Lift out all lines below that contain "scripts".

### Dataset excerpts

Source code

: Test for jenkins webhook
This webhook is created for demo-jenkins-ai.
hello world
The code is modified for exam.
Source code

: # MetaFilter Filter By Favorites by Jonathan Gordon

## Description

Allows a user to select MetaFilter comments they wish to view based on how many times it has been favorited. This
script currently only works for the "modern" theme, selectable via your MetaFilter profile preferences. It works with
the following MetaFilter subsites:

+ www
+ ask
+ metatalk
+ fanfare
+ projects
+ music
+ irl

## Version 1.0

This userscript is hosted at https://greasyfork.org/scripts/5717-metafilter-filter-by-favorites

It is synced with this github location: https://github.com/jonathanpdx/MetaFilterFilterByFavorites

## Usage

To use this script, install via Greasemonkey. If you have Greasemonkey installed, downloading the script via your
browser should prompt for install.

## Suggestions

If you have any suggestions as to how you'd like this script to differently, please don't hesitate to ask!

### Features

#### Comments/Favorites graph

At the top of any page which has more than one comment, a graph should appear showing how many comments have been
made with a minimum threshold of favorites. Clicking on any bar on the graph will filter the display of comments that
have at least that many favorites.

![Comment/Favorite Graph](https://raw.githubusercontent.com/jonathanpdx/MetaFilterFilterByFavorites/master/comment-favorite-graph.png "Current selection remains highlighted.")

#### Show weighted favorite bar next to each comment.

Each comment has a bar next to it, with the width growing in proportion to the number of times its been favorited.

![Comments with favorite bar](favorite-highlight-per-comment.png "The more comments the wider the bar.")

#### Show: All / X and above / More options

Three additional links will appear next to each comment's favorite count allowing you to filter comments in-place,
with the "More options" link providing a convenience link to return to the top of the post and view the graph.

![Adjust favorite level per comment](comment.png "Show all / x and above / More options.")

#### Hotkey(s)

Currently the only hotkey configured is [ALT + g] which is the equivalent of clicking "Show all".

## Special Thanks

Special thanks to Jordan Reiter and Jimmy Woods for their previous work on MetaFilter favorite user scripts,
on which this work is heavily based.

######

§ **Response area**
This userscript is hosted at https://greasyfork.org/scripts/5717-metafilter-filter-by-favorites
Special thanks to Jordan Reiter and Jimmy Woods for their previous work on MetaFilter favorite user scripts,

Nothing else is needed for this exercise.